■ WORK INSTRUCTIONS:
What needs reproducing is the run of lines in the data below starting at the line with "[144,158,157,166] L5 ->" and ending at the line with "(819, 394) none", both ends included. Copy it exactly, without pictures, and add nothing.

◇ ◇ ◇ ◇

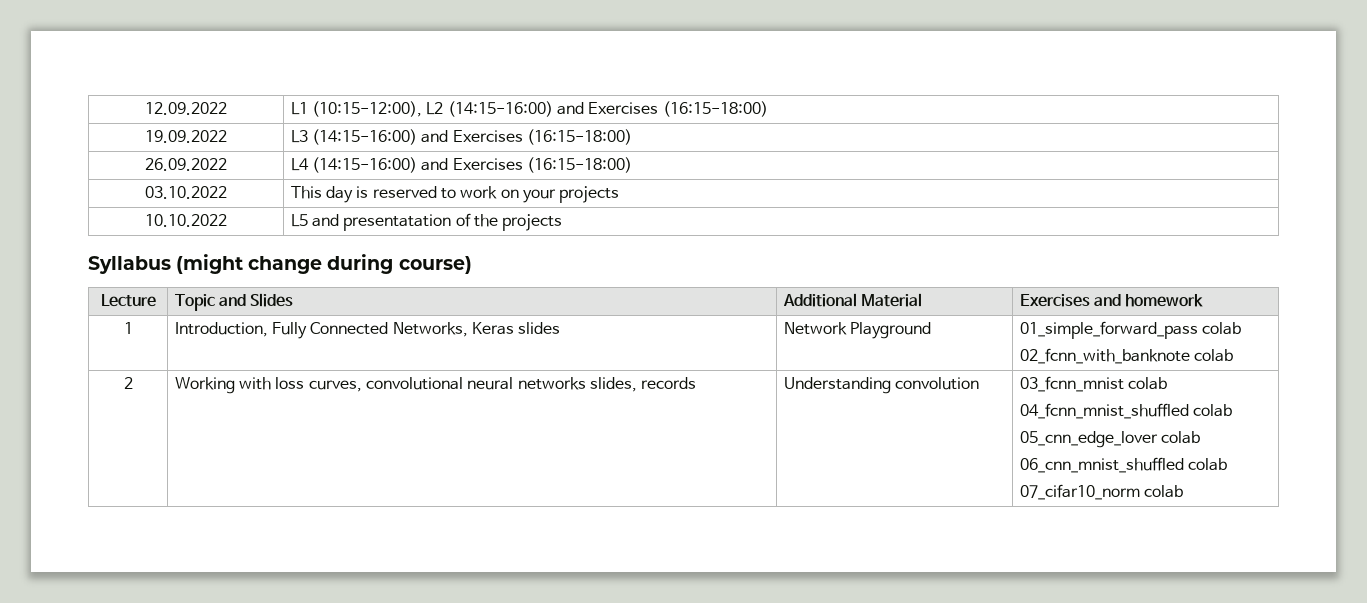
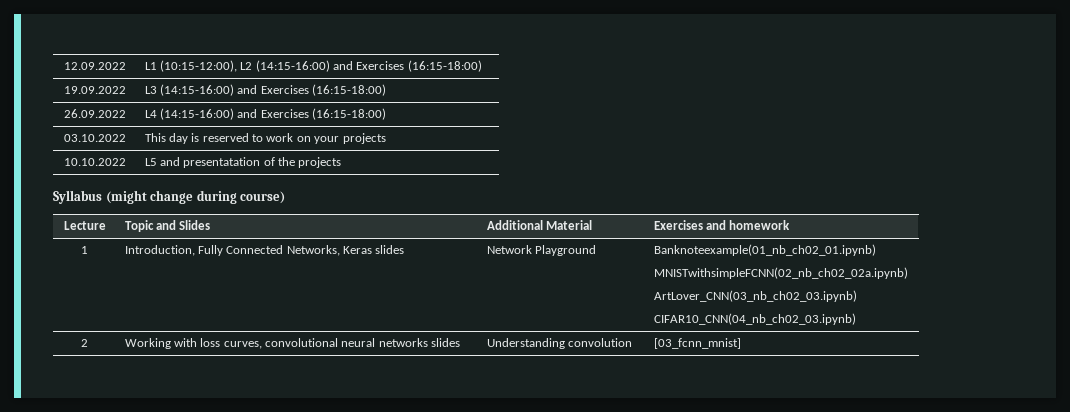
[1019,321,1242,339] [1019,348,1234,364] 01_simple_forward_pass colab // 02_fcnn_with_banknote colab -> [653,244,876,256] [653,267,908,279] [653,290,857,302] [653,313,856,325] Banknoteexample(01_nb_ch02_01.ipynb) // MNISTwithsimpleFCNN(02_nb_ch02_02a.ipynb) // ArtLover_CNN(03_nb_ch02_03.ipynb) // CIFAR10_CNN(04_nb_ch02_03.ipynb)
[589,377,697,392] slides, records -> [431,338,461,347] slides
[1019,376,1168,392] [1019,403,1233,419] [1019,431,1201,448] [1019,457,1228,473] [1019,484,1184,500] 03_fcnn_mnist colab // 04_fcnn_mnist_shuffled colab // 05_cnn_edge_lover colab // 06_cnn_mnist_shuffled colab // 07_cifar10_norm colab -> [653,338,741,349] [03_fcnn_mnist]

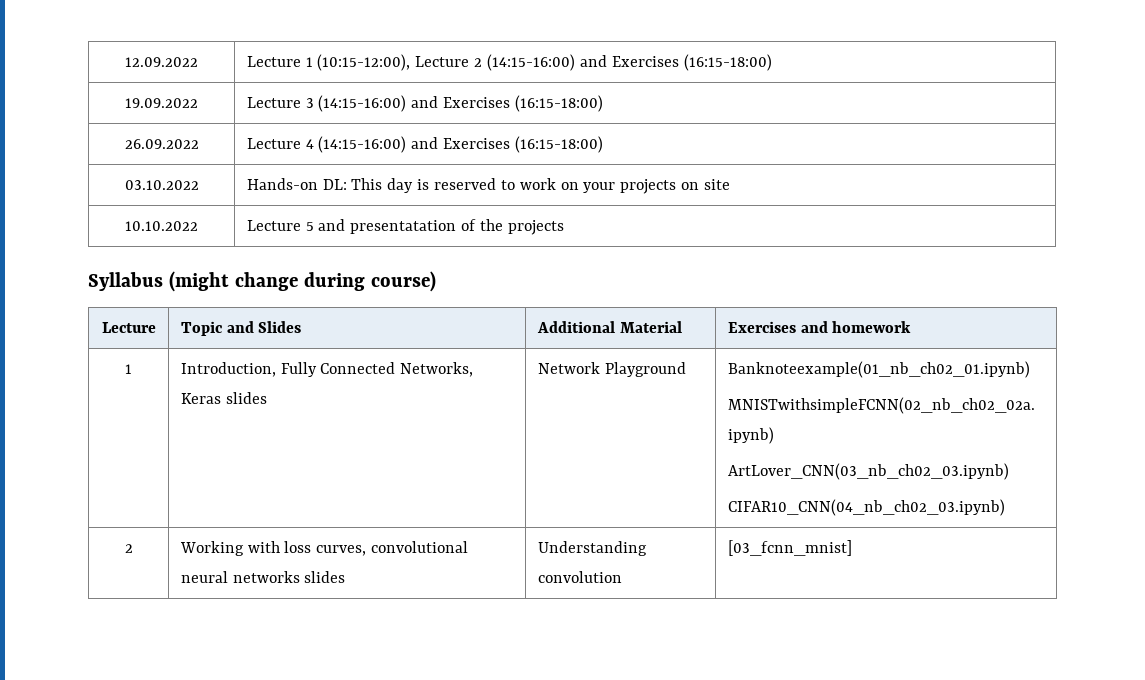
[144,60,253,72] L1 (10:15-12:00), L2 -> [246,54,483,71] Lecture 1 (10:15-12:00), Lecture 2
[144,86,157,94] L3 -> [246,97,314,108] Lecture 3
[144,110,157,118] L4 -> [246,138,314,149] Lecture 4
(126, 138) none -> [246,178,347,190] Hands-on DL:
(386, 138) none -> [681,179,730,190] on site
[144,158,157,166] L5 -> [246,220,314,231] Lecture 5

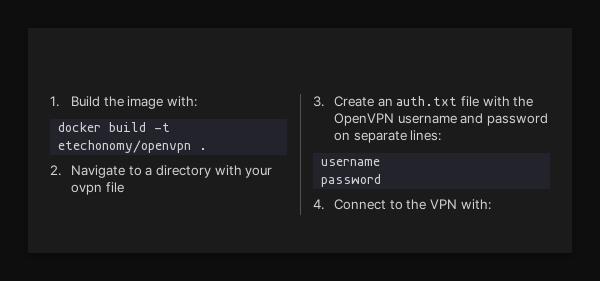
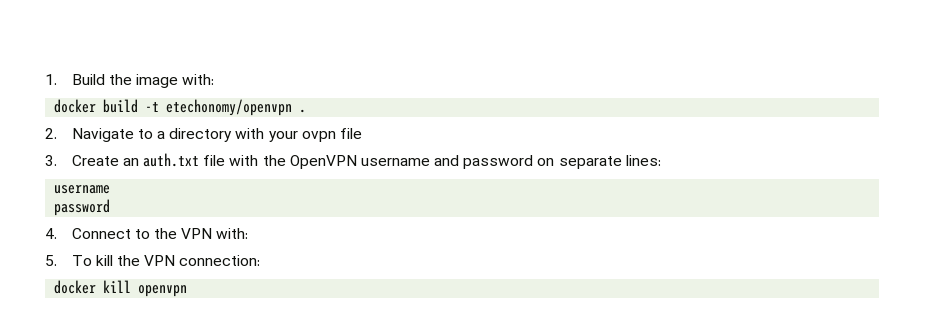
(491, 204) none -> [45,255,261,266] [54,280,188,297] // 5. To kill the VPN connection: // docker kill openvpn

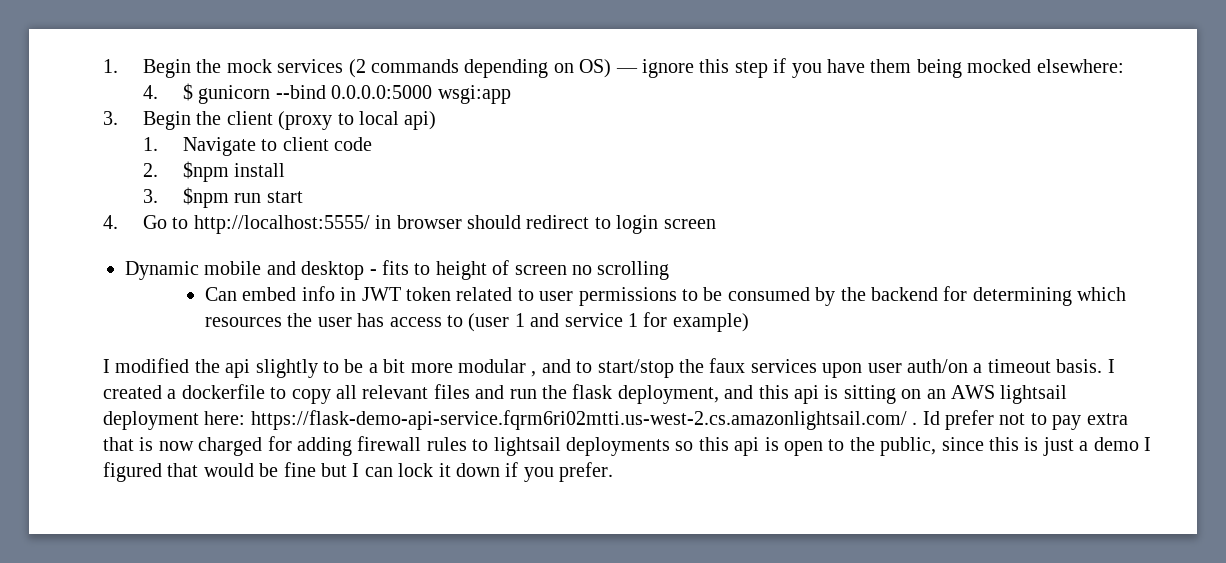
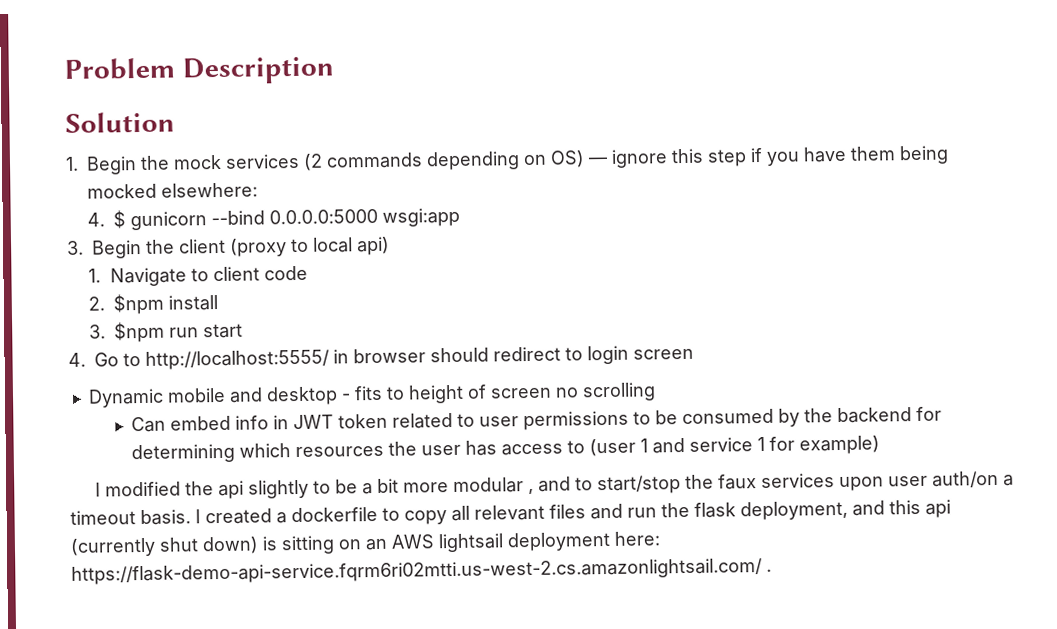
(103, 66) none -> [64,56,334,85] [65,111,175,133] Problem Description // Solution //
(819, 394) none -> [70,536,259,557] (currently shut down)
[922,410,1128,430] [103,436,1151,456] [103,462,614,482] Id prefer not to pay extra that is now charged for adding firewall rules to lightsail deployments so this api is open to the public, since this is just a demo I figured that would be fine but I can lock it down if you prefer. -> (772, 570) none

◇ ◇ ◇ ◇

■ YOUR SOLUTION:
[144,158,157,166] L5 -> [246,220,314,231] Lecture 5

(491, 204) none -> [45,255,261,266] [54,280,188,297] // 5. To kill the VPN connection: // docker kill openvpn

(103, 66) none -> [64,56,334,85] [65,111,175,133] Problem Description // Solution //
(819, 394) none -> [70,536,259,557] (currently shut down)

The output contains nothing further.